- [Task inputs]
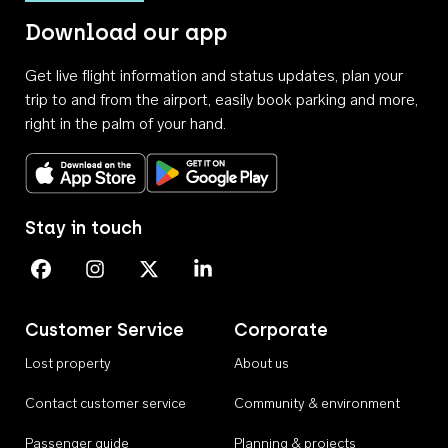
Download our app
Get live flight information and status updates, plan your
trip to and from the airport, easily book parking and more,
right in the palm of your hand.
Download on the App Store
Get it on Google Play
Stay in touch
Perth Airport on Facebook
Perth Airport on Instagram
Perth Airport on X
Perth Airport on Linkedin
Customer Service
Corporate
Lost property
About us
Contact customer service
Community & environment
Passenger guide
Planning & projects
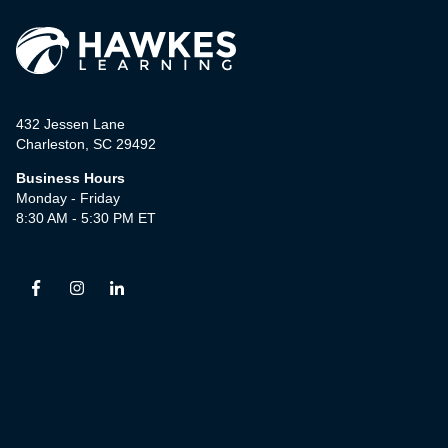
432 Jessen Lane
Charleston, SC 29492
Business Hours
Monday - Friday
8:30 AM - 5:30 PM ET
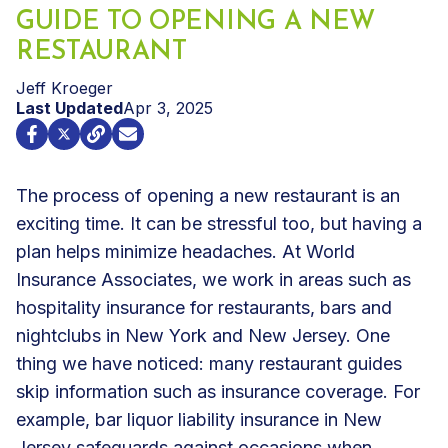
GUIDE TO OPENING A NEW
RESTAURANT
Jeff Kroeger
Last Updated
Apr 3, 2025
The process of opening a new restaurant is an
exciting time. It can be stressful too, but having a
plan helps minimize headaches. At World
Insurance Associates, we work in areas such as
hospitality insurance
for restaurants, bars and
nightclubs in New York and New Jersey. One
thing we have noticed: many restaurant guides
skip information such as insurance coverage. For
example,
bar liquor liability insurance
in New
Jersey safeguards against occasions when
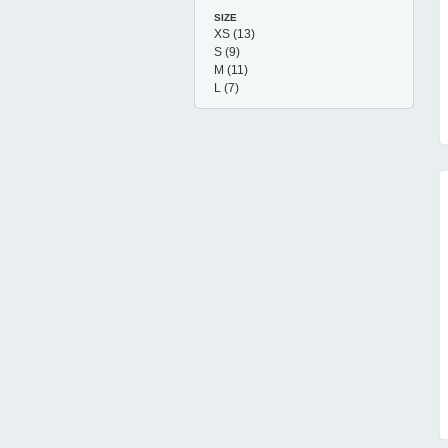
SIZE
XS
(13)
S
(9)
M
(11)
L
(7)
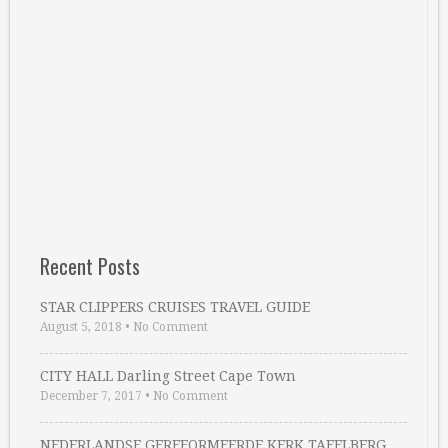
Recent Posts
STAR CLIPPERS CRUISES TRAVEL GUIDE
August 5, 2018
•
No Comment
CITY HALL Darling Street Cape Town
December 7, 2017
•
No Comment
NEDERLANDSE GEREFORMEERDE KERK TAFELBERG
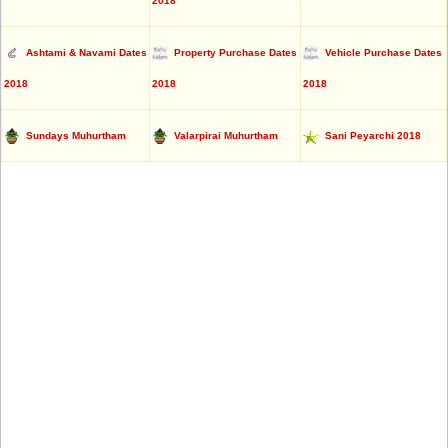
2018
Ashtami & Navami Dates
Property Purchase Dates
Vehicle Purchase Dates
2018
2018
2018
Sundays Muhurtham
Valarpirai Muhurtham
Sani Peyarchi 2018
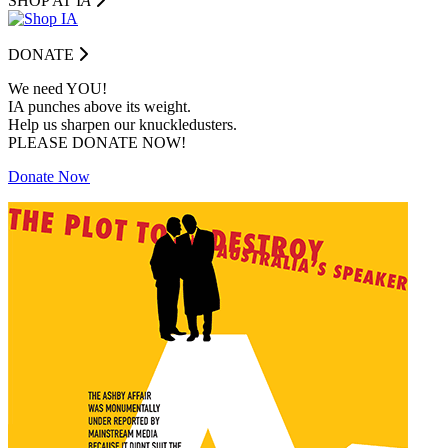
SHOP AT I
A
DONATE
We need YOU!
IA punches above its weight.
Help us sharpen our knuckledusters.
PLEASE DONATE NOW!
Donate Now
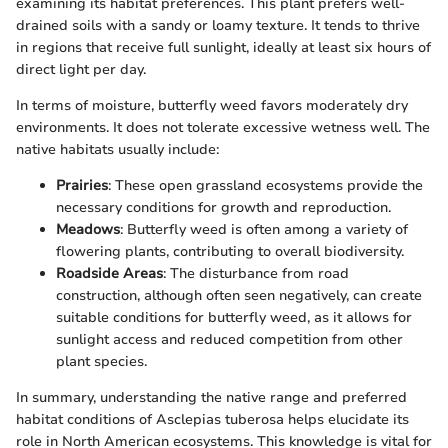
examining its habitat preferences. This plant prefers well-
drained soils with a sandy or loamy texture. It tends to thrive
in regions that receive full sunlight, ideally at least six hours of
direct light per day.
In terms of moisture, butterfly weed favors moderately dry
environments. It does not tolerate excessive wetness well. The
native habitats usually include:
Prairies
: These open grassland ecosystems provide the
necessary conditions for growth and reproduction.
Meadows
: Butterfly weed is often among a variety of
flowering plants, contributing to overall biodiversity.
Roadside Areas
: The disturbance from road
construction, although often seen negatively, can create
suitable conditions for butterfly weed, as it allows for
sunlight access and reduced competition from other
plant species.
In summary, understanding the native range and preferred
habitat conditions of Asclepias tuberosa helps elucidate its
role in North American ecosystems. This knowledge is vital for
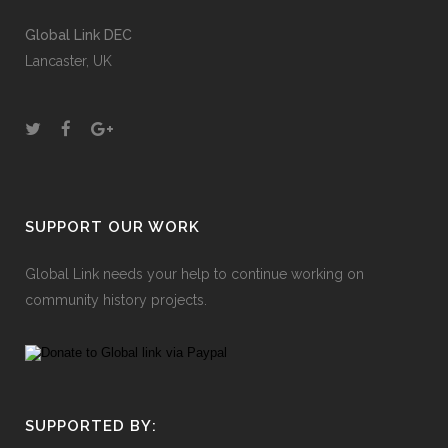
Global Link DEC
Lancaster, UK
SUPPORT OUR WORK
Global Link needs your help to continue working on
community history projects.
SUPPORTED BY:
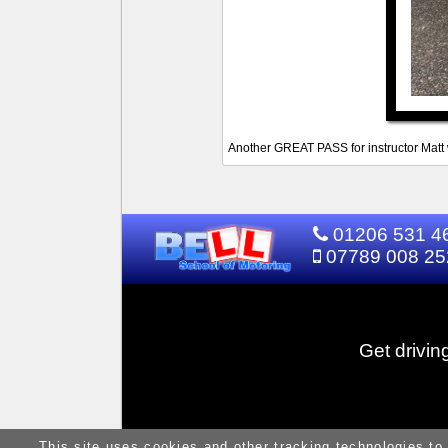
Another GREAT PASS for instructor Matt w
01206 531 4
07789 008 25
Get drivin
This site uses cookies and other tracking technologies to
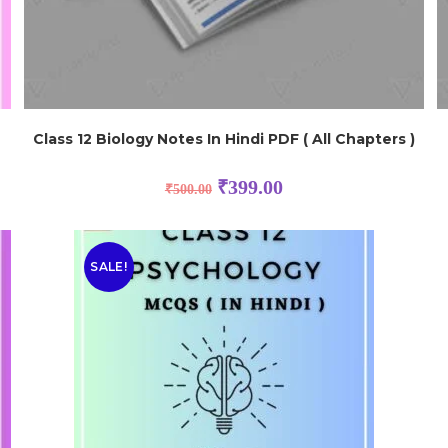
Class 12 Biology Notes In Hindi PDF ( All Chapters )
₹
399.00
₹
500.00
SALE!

- [Task prompt] Please reproduce every record exactly as written, excluding the pictures.

- [Answer for the task]
Download our app
Get live flight information and status updates, plan your
trip to and from the airport, easily book parking and more,
right in the palm of your hand.
Download on the App Store
Get it on Google Play
Stay in touch
Perth Airport on Facebook
Perth Airport on Instagram
Perth Airport on X
Perth Airport on Linkedin
Customer Service
Corporate
Lost property
About us
Contact customer service
Community & environment
Passenger guide
Planning & projects
432 Jessen Lane
Charleston, SC 29492
Business Hours
Monday - Friday
8:30 AM - 5:30 PM ET
GUIDE TO OPENING A NEW
RESTAURANT
Jeff Kroeger
Last Updated
Apr 3, 2025
The process of opening a new restaurant is an
exciting time. It can be stressful too, but having a
plan helps minimize headaches. At World
Insurance Associates, we work in areas such as
hospitality insurance
for restaurants, bars and
nightclubs in New York and New Jersey. One
thing we have noticed: many restaurant guides
skip information such as insurance coverage. For
example,
bar liquor liability insurance
in New
Jersey safeguards against occasions when
SIZE
XS
(13)
S
(9)
M
(11)
L
(7)
Recent Posts
STAR CLIPPERS CRUISES TRAVEL GUIDE
August 5, 2018
•
No Comment
CITY HALL Darling Street Cape Town
December 7, 2017
•
No Comment
NEDERLANDSE GEREFORMEERDE KERK TAFELBERG
2018
Ashtami & Navami Dates
Property Purchase Dates
Vehicle Purchase Dates
2018
2018
2018
Sundays Muhurtham
Valarpirai Muhurtham
Sani Peyarchi 2018
SHOP AT I
A
DONATE
We need YOU!
IA punches above its weight.
Help us sharpen our knuckledusters.
PLEASE DONATE NOW!
Donate Now
examining its habitat preferences. This plant prefers well-
drained soils with a sandy or loamy texture. It tends to thrive
in regions that receive full sunlight, ideally at least six hours of
direct light per day.
In terms of moisture, butterfly weed favors moderately dry
environments. It does not tolerate excessive wetness well. The
native habitats usually include:
Prairies
: These open grassland ecosystems provide the
necessary conditions for growth and reproduction.
Meadows
: Butterfly weed is often among a variety of
flowering plants, contributing to overall biodiversity.
Roadside Areas
: The disturbance from road
construction, although often seen negatively, can create
suitable conditions for butterfly weed, as it allows for
sunlight access and reduced competition from other
plant species.
In summary, understanding the native range and preferred
habitat conditions of Asclepias tuberosa helps elucidate its
role in North American ecosystems. This knowledge is vital for
Global Link DEC
Lancaster, UK
SUPPORT OUR WORK
Global Link needs your help to continue working on
community history projects.
SUPPORTED BY:
Another GREAT PASS for instructor Matt w
01206 531 4
07789 008 25
Get drivin
This site uses cookies and other tracking technologies to
Class 12 Biology Notes In Hindi PDF ( All Chapters )
₹
399.00
₹
500.00
SALE!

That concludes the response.